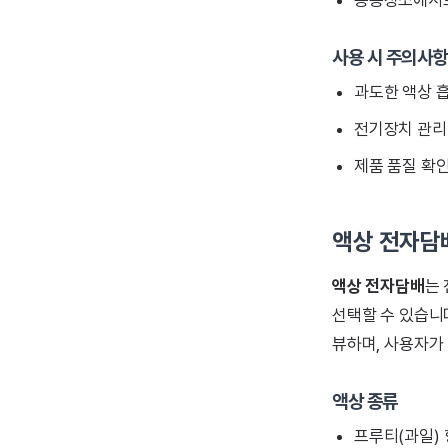
공공장소에서도
사용 시 주의사항
과도한 액상 흡
전기장치 관리 
제품 품질 확인
액상 전자담
액상 전자담배
는
선택할 수 있습니다
뷰하며, 사용자가
액상 종류
프루티(과일) 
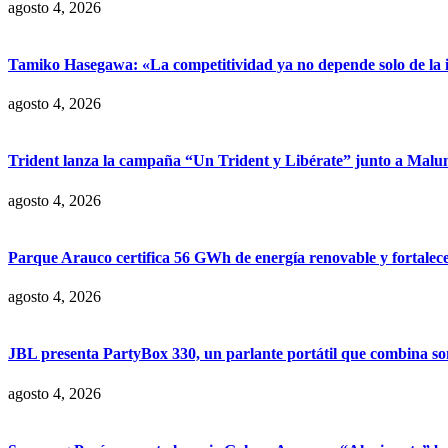
agosto 4, 2026
Tamiko Hasegawa: «La competitividad ya no depende solo de la inve
agosto 4, 2026
Trident lanza la campaña “Un Trident y Libérate” junto a Mal
agosto 4, 2026
Parque Arauco certifica 56 GWh de energía renovable y fortalece s
agosto 4, 2026
JBL presenta PartyBox 330, un parlante portátil que combina son
agosto 4, 2026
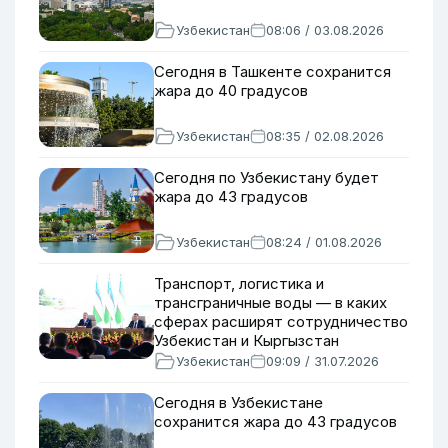
Узбекистан
08:06 / 03.08.2026
Сегодня в Ташкенте сохранится
жара до 40 градусов
Узбекистан
08:35 / 02.08.2026
Сегодня по Узбекистану будет
жара до 43 градусов
Узбекистан
08:24 / 01.08.2026
Транспорт, логистика и
трансграничные воды — в каких
сферах расширят сотрудничество
Узбекистан и Кыргызстан
Узбекистан
09:09 / 31.07.2026
Сегодня в Узбекистане
сохранится жара до 43 градусов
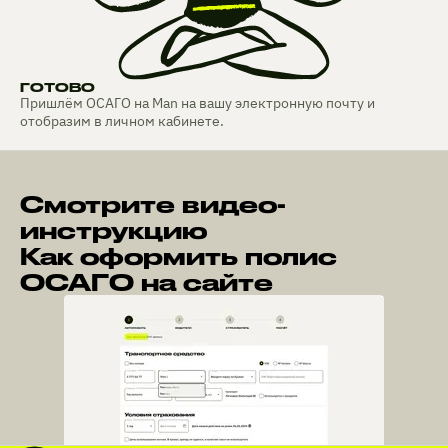
ГОТОВО
Пришлём ОСАГО на Man на вашу электронную почту и
отобразим в личном кабинете.
Смотрите видео-
инструкцию
Как оформить полис
ОСАГО на сайте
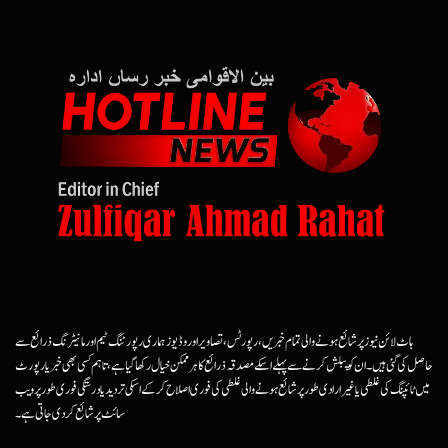
ہاٹ لائن نیوز پر شائع ہونے والی تمام خبریں، رپورٹس، تصاویر اور وڈیوز ہماری رپورٹنگ ٹیم اور مانیٹرنگ ذرائع سے
حاصل کی گئی ہیں۔ ان کو پبلش کرنے سے پہلے اسکے مصدقہ ذرائع کا ہرممکن خیال رکھا گیا ہے، تاہم کسی بھی خبر یا رپورٹ
میں ٹائپنگ کی غلطی یا غیرارادی طور پر شائع ہونے والی غلطی کی فوری اصلاح کرکے اسکی تردید یا درستگی فوری طور پر ویب
سائٹ پر شائع کردی جاتی ہے۔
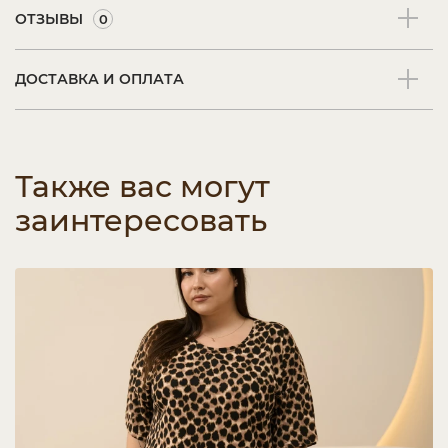
ОТЗЫВЫ
0
ДОСТАВКА И ОПЛАТА
Также вас могут
заинтересовать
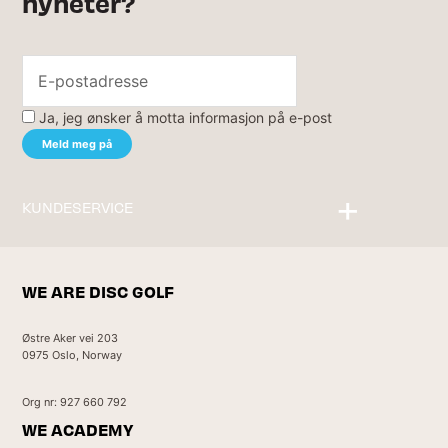
nyheter?
Ja, jeg ønsker å motta informasjon på e-post
KUNDESERVICE
Kontakt oss
WE ARE DISC GOLF
Østre Aker vei 203
0975 Oslo, Norway
Org nr: 927 660 792
WE ACADEMY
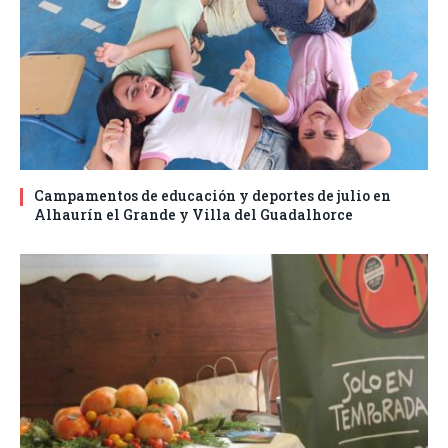
Campamentos de educación y deportes de julio en
Alhaurín el Grande y Villa del Guadalhorce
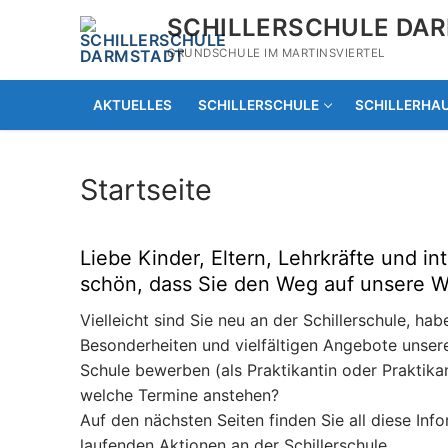
Zum
SCHILLERSCHULE DA
Inhalt
GRUNDSCHULE IM MARTINSVIERTEL
springen
AKTUELLES
SCHILLERSCHULE
SCHILLERHA
Startseite
Liebe Kinder, Eltern, Lehrkräfte und i
schön, dass Sie den Weg auf unsere 
Vielleicht sind Sie neu an der Schillerschule, ha
Besonderheiten und vielfältigen Angebote unserer
Schule bewerben (als Praktikantin oder Praktikan
welche Termine anstehen?
Auf den nächsten Seiten finden Sie all diese In
laufenden Aktionen an der Schillerschule.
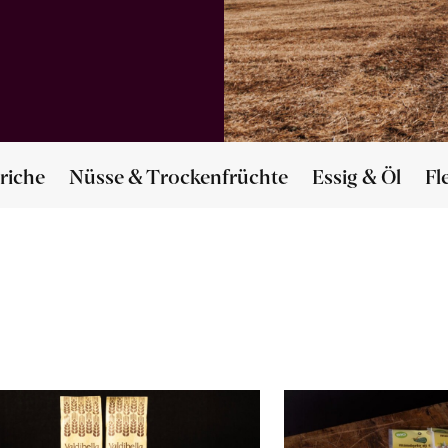
riche
Nüsse & Trockenfrüchte
Essig & Öl
Fl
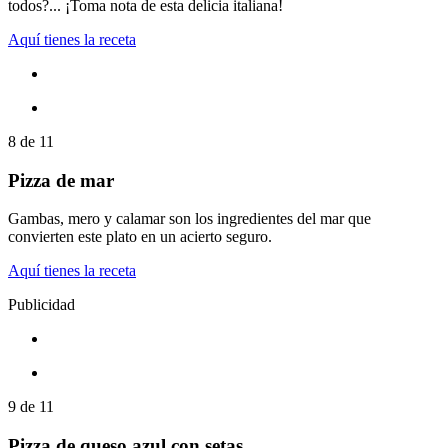
todos?... ¡Toma nota de esta delicia italiana!
Aquí tienes la receta
8
de
11
Pizza de mar
Gambas, mero y calamar son los ingredientes del mar que
convierten este plato en un acierto seguro.
Aquí tienes la receta
Publicidad
9
de
11
Pizza de queso azul con setas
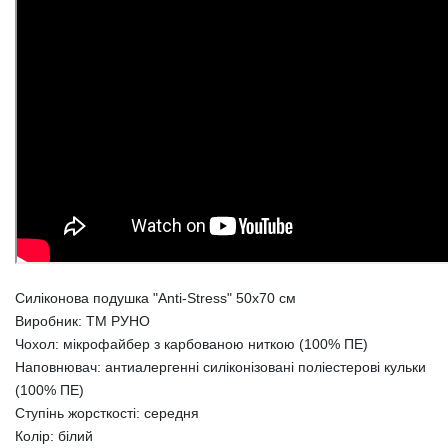
Силіконова подушка "Anti-Stress" 50х70 см
Виробник: ТМ РУНО
Чохол: мікрофайбер з карбованою ниткою (100% ПЕ)
Наповнювач: антиалергенні силіконізовані поліестерові кульки
(100% ПЕ)
Ступінь жорсткості: середня
Колір: білий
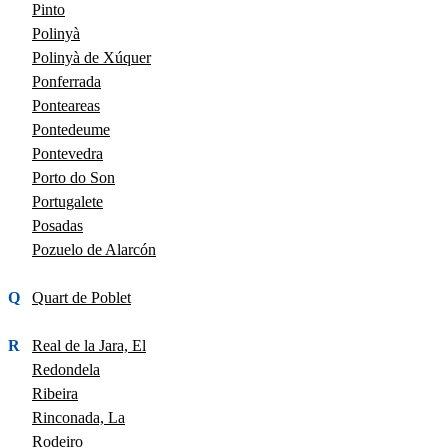
Pinto
Polinyà
Polinyà de Xúquer
Ponferrada
Ponteareas
Pontedeume
Pontevedra
Porto do Son
Portugalete
Posadas
Pozuelo de Alarcón
Q
Quart de Poblet
R
Real de la Jara, El
Redondela
Ribeira
Rinconada, La
Rodeiro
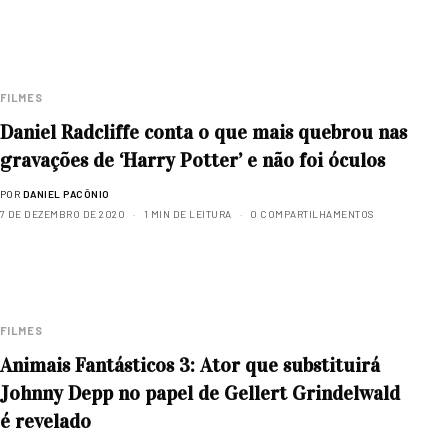
FILMES
Daniel Radcliffe conta o que mais quebrou nas
gravações de ‘Harry Potter’ e não foi óculos
POR
DANIEL PACÔNIO
7 DE DEZEMBRO DE 2020
1 MIN DE LEITURA
0 COMPARTILHAMENTOS
FILMES
Animais Fantásticos 3: Ator que substituirá
Johnny Depp no papel de Gellert Grindelwald
é revelado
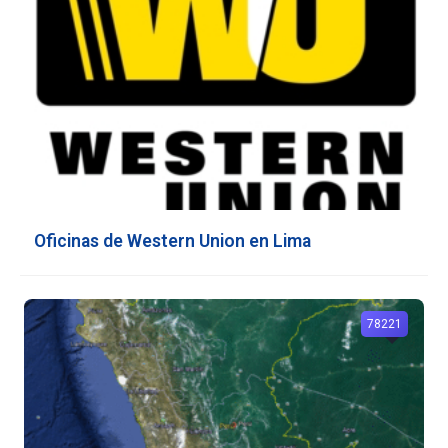
Oficinas de Western Union en Lima
78221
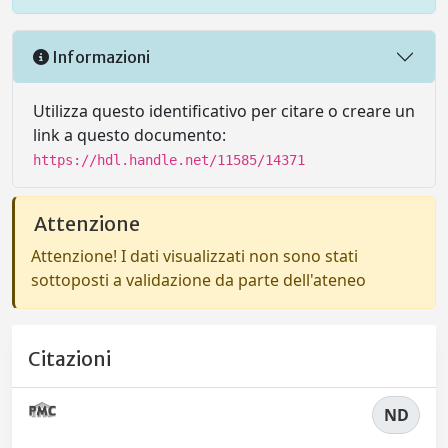
Informazioni
Utilizza questo identificativo per citare o creare un
link a questo documento:
https://hdl.handle.net/11585/14371
Attenzione
Attenzione! I dati visualizzati non sono stati
sottoposti a validazione da parte dell'ateneo
Citazioni
ND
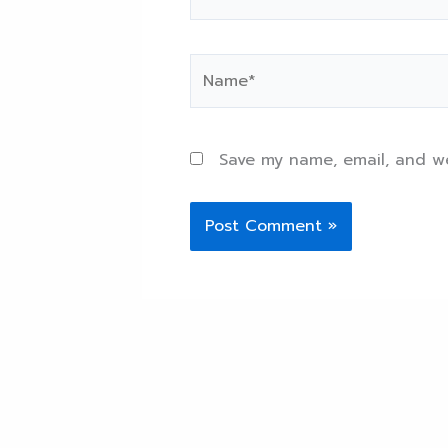
Name*
Save my name, email, and we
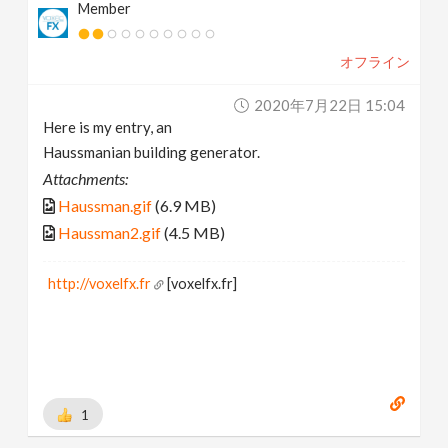
Member
オフライン
2020年7月22日 15:04
Here is my entry, an
Haussmanian building generator.
Attachments:
Haussman.gif
(6.9 MB)
Haussman2.gif
(4.5 MB)
http://voxelfx.fr
[voxelfx.fr]
1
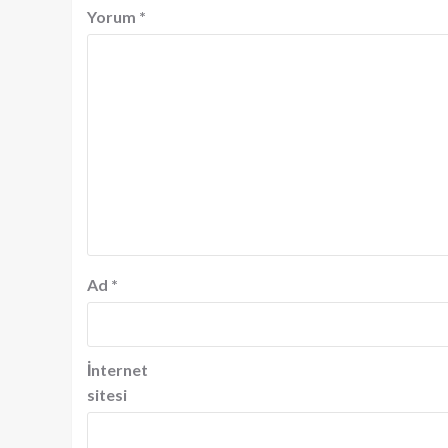
Yorum
*
Ad
*
İnternet
sitesi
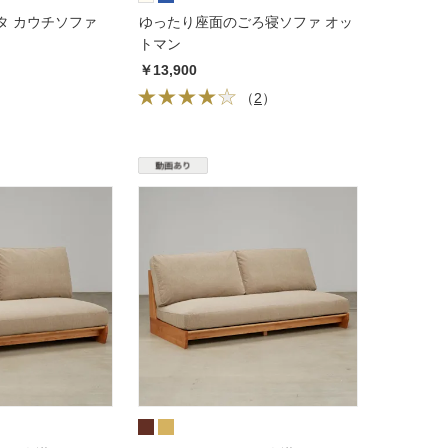
Arietta/アリエッタ カウチソファ
ゆったり座面のごろ寝ソファ オッ
トマン
￥13,900
（
2
）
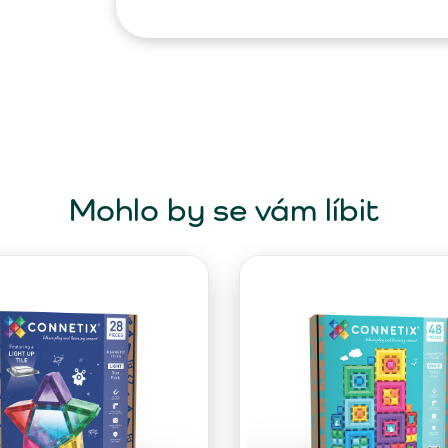
Mohlo by se vám líbit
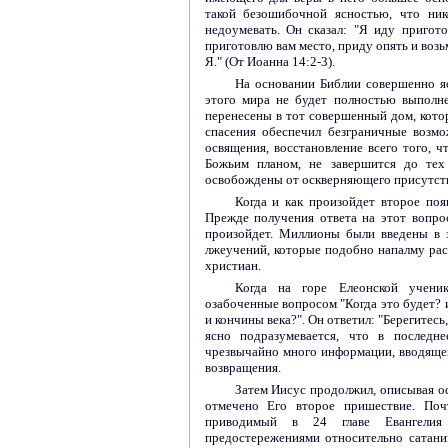
такой безошибочной ясностью, что ни
недоумевать. Он сказал: "Я иду пригот
приготовлю вам место, приду опять и возьм
Я." (От Иоанна 14:2-3).
На основании Библии совершенно я
этого мира не будет полностью выполн
перенесены в тот совершенный дом, котор
спасения обеспечил безграничные возм
освящения, восстановление всего того, 
Божьим планом, не завершится до тех
освобождены от оскверняющего присутств
Когда и как произойдет второе поя
Прежде получения ответа на этот вопро
произойдет. Миллионы были введены в 
лжеучений, которые подобно напалму рас
христиан.
Когда на горе Елеонской учени
озабоченные вопросом "Когда это будет? 
и кончины века?". Он ответил: "Берегитесь
ясно подразумевается, что в последне
чрезвычайно много информации, вводяще
возвращения.
Затем Иисус продолжил, описывая о
отмечено Его второе пришествие. Поч
приводимый в 24 главе Евангелия
предостережениями относительно сатан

● PROBLEM STATEMENT: Can you give the lines again from the line with "Campamentos de educación" up to and including the line with "Alhaurín el Grande y Villa del Guadalhorce", renaming "deportes" to "música" and changing nothing else?

● WRITTEN SOLUTION:
Campamentos de educación y música de julio en
Alhaurín el Grande y Villa del Guadalhorce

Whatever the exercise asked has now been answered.